Student Loan Interest Deferment
You can have multiple federal loan options based on your financial need, and one of them is direct subsidized loans that are provided to undergraduate students based on economic condition.
The amount for which you qualify varies on your year in school and whether you are deemed financially autonomous from your parents. The government subsidizes these loans, ensuring interest does not accrue when you are in school or during deferment periods.

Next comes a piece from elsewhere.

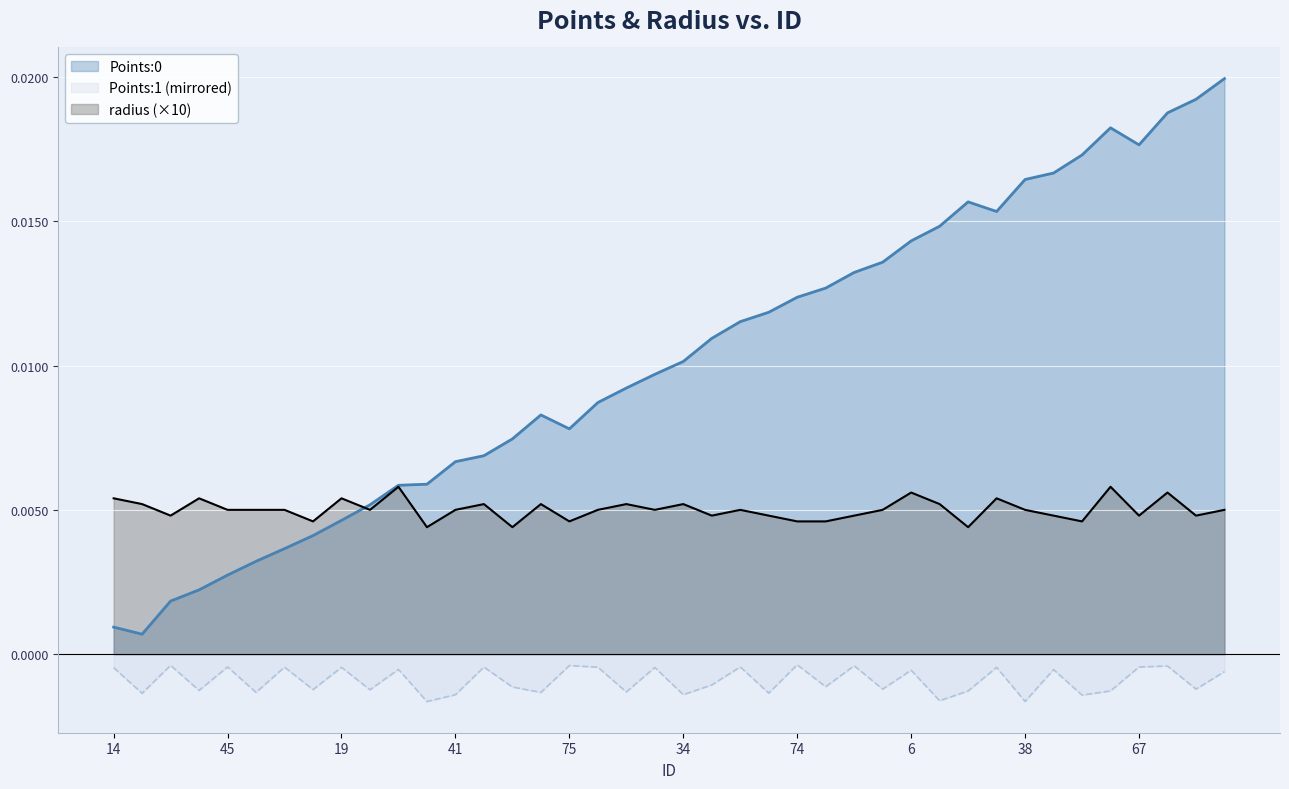

How many lines are shown in the chart?

3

But when you graduate or drop below half-time status, it does begin to accrue. There are two essential things to remember when it comes to deferment and forbearance, though.
- In certain situations, during your period of deferment or forbearance, interest will accrue (except for certain forbearances, such as the one granted in the US as a consequence of the national emergency brought by COVID-19). This ensures that your balance will rise, and throughout the loan, you will pay more.
- If you’re seeking loan forgiveness, any deferment or forbearance period is not going to count toward your requirements for forgiveness. This means that once you resume repayment, you’ll stop making progress toward forgiveness.
Making Payments When Student Loan Interest Is Paused
You can suspend your payments temporarily if you are eligible for a deferment or forbearance. Try paying the interest that accumulates over the time if you choose to use a deferment or forbearance so that you can escape any of the implications.
Let’s say you have a $30,000 loan balance and a 6% interest rate. You are in forbearance for a year right after entering repayment; your loans will accrue $1,800 in interest. If the interest is not paid, it will be capitalized (added to your principal balance).
Since interest accrues on the principal balance, capitalization would result in more interest accruing over time than if the interest was paid. For most repayment schemes, it will also boost your monthly payment.
In this case, interest capitalization would raise your monthly payment by $20 a month if you were on the Standard Repayment Plan and increase the overall amount you would pay by around $600.
Before you seek deferment or forbearance, it may be worth trying another repayment option because of the effect on interest and eventual loan forgiveness. For instance, if you turn to an income-driven repayment plan, your payments could be more manageable. To find out whether another repayment plan may be the right choice for you, contact your loan servicer.